Thanks to Lipton’s two decade-long association with the internationally syndicated radio show Mountain Stage as both house guitarist and engineering assistant, a long, varied list of players have sat in at after-show jams for sets that ping-pong from rock ’n’ roll and blues to country and gospel. The list includes Radney Foster, Bill Lloyd, Don Dixon, Mollie O’Brien, Tony Furtado, Hayes Carll, Duke Robillard, Greg Martin, Terry Reid, Ben Sollee, Dwight Twilley, Bill Danoff, The Sweetback Sisters, The Alternate Routes, Rodney Crowell, Robyn Hitchcock, Taj Mahal, the late Luther Allison, English rock legend Kevin Coyne, Bill Kirchen, Curtis Stigers, Jimmie Dale Gilmore, Joe Ely, Howard Levy, ex-Replacement Slim Dunlap, Marshall Crenshaw, John Mooney and Chip “Wild Thing” Taylor.

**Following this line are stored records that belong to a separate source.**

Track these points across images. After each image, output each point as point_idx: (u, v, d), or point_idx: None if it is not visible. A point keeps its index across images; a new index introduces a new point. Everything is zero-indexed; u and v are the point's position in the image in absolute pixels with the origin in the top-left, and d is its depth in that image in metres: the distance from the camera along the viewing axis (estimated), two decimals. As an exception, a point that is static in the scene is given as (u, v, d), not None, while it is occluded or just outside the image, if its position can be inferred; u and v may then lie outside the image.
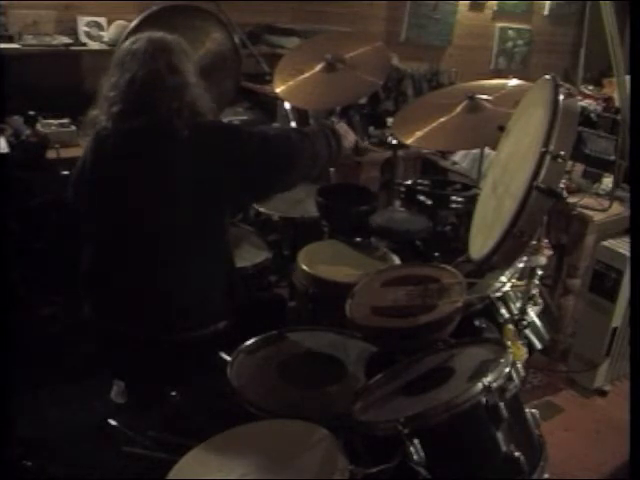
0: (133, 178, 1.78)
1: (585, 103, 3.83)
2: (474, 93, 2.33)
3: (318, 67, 2.54)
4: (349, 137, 2.15)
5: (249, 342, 1.85)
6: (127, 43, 1.82)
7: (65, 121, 2.91)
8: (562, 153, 1.37)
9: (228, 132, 1.90)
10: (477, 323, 1.94)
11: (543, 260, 1.61)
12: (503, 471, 1.35)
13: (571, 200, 2.78)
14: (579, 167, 3.08)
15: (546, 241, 1.61)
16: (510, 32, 5.00)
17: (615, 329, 2.79)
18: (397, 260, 2.26)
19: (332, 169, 2.89)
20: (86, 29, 3.15)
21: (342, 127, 2.16)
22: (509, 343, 1.60)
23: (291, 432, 1.46)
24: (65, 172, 2.52)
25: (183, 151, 1.75)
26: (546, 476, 1.41)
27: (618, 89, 2.85)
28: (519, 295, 1.88)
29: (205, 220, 1.82)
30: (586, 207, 2.86)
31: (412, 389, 1.51)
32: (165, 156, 1.76)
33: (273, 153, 1.89)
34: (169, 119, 1.73)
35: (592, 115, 3.22)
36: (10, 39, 2.93)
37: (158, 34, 1.81)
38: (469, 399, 1.33)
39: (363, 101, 3.68)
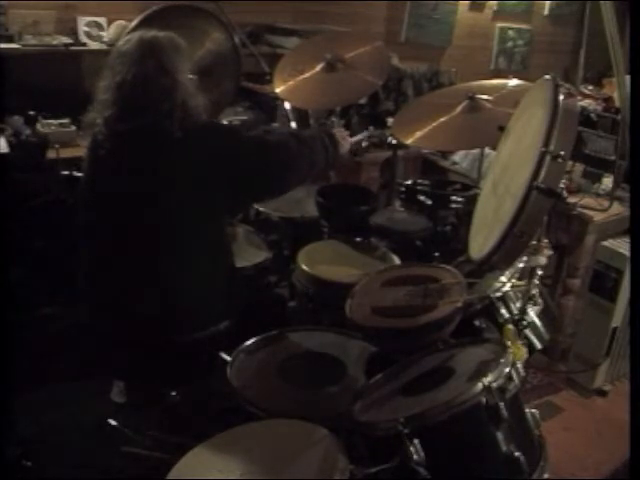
0: (130, 180, 1.77)
1: (585, 103, 3.83)
2: (474, 93, 2.33)
3: (318, 67, 2.54)
4: (345, 144, 2.16)
5: (249, 342, 1.84)
6: (119, 44, 1.82)
7: (65, 121, 2.91)
8: (562, 153, 1.37)
9: (225, 133, 1.90)
10: (477, 323, 1.95)
11: (543, 260, 1.61)
12: (503, 471, 1.35)
13: (571, 200, 2.78)
14: (579, 167, 3.08)
15: (546, 241, 1.61)
16: (510, 32, 5.00)
17: (615, 329, 2.80)
18: (397, 260, 2.26)
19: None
20: (86, 29, 3.15)
21: (340, 132, 2.16)
22: (509, 343, 1.60)
23: (291, 432, 1.46)
24: (65, 172, 2.53)
25: (179, 152, 1.74)
26: (546, 476, 1.41)
27: (618, 89, 2.84)
28: (519, 295, 1.87)
29: (204, 221, 1.82)
30: (586, 207, 2.87)
31: (412, 389, 1.51)
32: (160, 158, 1.76)
33: (270, 156, 1.90)
34: (161, 121, 1.72)
35: (592, 115, 3.22)
36: (10, 39, 2.93)
37: (149, 33, 1.79)
38: (469, 399, 1.33)
39: (363, 101, 3.68)
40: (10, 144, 2.60)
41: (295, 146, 1.94)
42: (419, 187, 2.69)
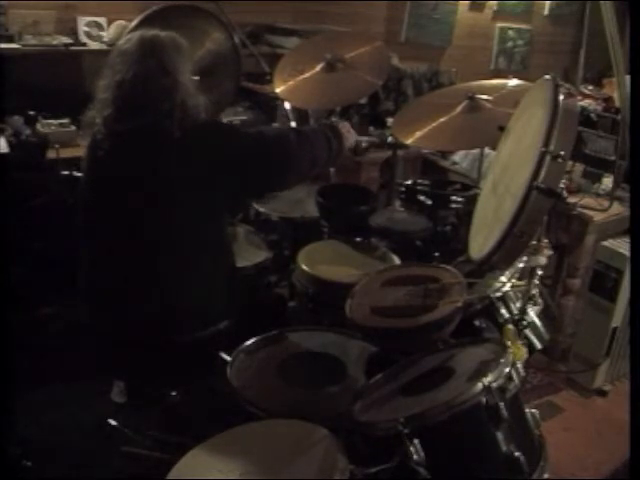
0: (130, 180, 1.77)
1: (585, 103, 3.83)
2: (474, 93, 2.33)
3: (318, 67, 2.54)
4: (350, 137, 2.15)
5: (249, 342, 1.84)
6: (119, 43, 1.82)
7: (65, 121, 2.91)
8: (562, 153, 1.37)
9: (223, 131, 1.89)
10: (477, 323, 1.95)
11: (543, 260, 1.61)
12: (503, 471, 1.35)
13: (571, 200, 2.78)
14: (579, 167, 3.08)
15: (546, 241, 1.61)
16: (510, 32, 5.00)
17: (615, 329, 2.80)
18: (397, 260, 2.26)
19: (332, 169, 2.89)
20: (86, 29, 3.15)
21: (345, 126, 2.15)
22: (509, 343, 1.60)
23: (291, 432, 1.46)
24: (65, 172, 2.53)
25: (178, 152, 1.74)
26: (546, 476, 1.41)
27: (618, 89, 2.84)
28: (519, 295, 1.88)
29: (204, 221, 1.82)
30: (586, 207, 2.87)
31: (412, 389, 1.51)
32: (159, 157, 1.76)
33: (270, 152, 1.89)
34: (160, 120, 1.72)
35: (592, 115, 3.22)
36: (10, 39, 2.93)
37: (150, 33, 1.79)
38: (469, 399, 1.33)
39: (363, 101, 3.68)
40: (10, 144, 2.61)
41: (295, 140, 1.92)
42: (419, 187, 2.69)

The band has also opened shows for the Blind Boys of Alabama, Bill Kirchen, the Continental Drifters, Paul Thorn, Southern Culture on the Skids, Duke Robillard, Terry Evans, Charlie Musselwhite, the Holmes Brothers, the Dirty Dozen Brass Band, Gov’t Mule, Peter Case, NRBQ, the Spampinato Brothers, Delbert McClinton, the Roches, and the Fabulous Thunderbirds.

With an arsenal of classic and forgotten American music, the Ants wail through classic R&B, country-swamp and gospel-soul with equal conviction. In the mid-’90s, the band caught the ear of famed singer/songwriter/producer/rock ’n’ roller Don Dixon. The upshot was the band’s second record, the all-gospel Picnic With the Lord, featuring Hammond B-3 master Winston Walls. In 2003, Dixon signed on to produce the group’s third effort, Ants in Your Pants. Along the way, an EP with outtakes from the Ants in Your Pants session, live tracks and a dance remix of the band’s paean to midgets, “Rise Up, Little People,” was released in November 2004. Ants in Your Pants received its release in November 2005.

Since then, the band has contributed a pair of tracks to a gospel/shag compilation, and a song to the WV Music Hall of Fame’s first release which paid tribute to WV songwriter Blind Alfred Reed – and earned five stars from Mojo magazine.